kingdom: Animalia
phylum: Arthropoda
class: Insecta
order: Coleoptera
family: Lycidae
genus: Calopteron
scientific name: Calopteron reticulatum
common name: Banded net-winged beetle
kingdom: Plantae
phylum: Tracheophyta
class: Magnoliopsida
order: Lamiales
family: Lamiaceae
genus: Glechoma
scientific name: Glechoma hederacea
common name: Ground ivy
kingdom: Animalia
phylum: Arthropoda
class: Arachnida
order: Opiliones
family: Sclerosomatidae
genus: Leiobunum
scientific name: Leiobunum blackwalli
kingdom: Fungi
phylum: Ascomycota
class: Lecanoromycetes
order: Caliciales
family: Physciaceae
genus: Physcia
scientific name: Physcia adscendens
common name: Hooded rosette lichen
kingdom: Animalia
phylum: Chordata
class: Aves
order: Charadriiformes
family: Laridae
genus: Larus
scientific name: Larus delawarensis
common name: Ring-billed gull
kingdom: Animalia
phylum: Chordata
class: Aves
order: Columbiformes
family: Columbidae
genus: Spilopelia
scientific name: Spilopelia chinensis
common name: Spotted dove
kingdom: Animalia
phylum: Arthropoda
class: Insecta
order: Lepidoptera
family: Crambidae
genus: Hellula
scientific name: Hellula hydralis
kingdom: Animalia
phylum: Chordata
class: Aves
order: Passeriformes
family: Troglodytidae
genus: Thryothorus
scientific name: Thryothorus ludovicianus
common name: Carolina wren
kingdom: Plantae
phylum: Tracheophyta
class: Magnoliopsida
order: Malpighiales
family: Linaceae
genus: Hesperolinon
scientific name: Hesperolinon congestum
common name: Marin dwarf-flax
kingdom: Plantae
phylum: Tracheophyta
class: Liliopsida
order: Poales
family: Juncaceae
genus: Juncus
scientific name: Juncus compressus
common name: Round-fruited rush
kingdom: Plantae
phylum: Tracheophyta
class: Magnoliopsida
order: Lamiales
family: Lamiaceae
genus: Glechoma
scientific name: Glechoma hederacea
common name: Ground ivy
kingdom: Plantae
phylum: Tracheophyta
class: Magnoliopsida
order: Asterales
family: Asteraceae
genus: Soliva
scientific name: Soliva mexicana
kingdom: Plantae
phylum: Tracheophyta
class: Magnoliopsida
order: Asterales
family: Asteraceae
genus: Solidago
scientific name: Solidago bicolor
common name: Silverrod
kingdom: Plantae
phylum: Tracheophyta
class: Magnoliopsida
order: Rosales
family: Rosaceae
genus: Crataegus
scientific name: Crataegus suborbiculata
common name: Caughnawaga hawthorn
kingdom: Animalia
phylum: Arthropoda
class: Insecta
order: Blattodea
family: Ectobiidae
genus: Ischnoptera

* **THE PROBLEM**
Rewrite all of these lines, renaming every "common name" as "vernacular name" and leaving everything else as it is.

* **THE COMPLETED TASK**
kingdom: Animalia
phylum: Arthropoda
class: Insecta
order: Coleoptera
family: Lycidae
genus: Calopteron
scientific name: Calopteron reticulatum
vernacular name: Banded net-winged beetle
kingdom: Plantae
phylum: Tracheophyta
class: Magnoliopsida
order: Lamiales
family: Lamiaceae
genus: Glechoma
scientific name: Glechoma hederacea
vernacular name: Ground ivy
kingdom: Animalia
phylum: Arthropoda
class: Arachnida
order: Opiliones
family: Sclerosomatidae
genus: Leiobunum
scientific name: Leiobunum blackwalli
kingdom: Fungi
phylum: Ascomycota
class: Lecanoromycetes
order: Caliciales
family: Physciaceae
genus: Physcia
scientific name: Physcia adscendens
vernacular name: Hooded rosette lichen
kingdom: Animalia
phylum: Chordata
class: Aves
order: Charadriiformes
family: Laridae
genus: Larus
scientific name: Larus delawarensis
vernacular name: Ring-billed gull
kingdom: Animalia
phylum: Chordata
class: Aves
order: Columbiformes
family: Columbidae
genus: Spilopelia
scientific name: Spilopelia chinensis
vernacular name: Spotted dove
kingdom: Animalia
phylum: Arthropoda
class: Insecta
order: Lepidoptera
family: Crambidae
genus: Hellula
scientific name: Hellula hydralis
kingdom: Animalia
phylum: Chordata
class: Aves
order: Passeriformes
family: Troglodytidae
genus: Thryothorus
scientific name: Thryothorus ludovicianus
vernacular name: Carolina wren
kingdom: Plantae
phylum: Tracheophyta
class: Magnoliopsida
order: Malpighiales
family: Linaceae
genus: Hesperolinon
scientific name: Hesperolinon congestum
vernacular name: Marin dwarf-flax
kingdom: Plantae
phylum: Tracheophyta
class: Liliopsida
order: Poales
family: Juncaceae
genus: Juncus
scientific name: Juncus compressus
vernacular name: Round-fruited rush
kingdom: Plantae
phylum: Tracheophyta
class: Magnoliopsida
order: Lamiales
family: Lamiaceae
genus: Glechoma
scientific name: Glechoma hederacea
vernacular name: Ground ivy
kingdom: Plantae
phylum: Tracheophyta
class: Magnoliopsida
order: Asterales
family: Asteraceae
genus: Soliva
scientific name: Soliva mexicana
kingdom: Plantae
phylum: Tracheophyta
class: Magnoliopsida
order: Asterales
family: Asteraceae
genus: Solidago
scientific name: Solidago bicolor
vernacular name: Silverrod
kingdom: Plantae
phylum: Tracheophyta
class: Magnoliopsida
order: Rosales
family: Rosaceae
genus: Crataegus
scientific name: Crataegus suborbiculata
vernacular name: Caughnawaga hawthorn
kingdom: Animalia
phylum: Arthropoda
class: Insecta
order: Blattodea
family: Ectobiidae
genus: Ischnoptera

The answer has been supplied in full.